■ Data entries
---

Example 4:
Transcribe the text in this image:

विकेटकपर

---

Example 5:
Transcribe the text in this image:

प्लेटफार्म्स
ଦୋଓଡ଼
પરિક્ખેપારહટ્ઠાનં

■ Goal of the exercise
Each line must be set down again exactly as above, with no line omitted.

■ Expected answer
---

Example 4:
Transcribe the text in this image:

विकेटकपर

---

Example 5:
Transcribe the text in this image:

प्लेटफार्म्स
ଦୋଓଡ଼
પરિક્ખેપારહટ્ઠાનં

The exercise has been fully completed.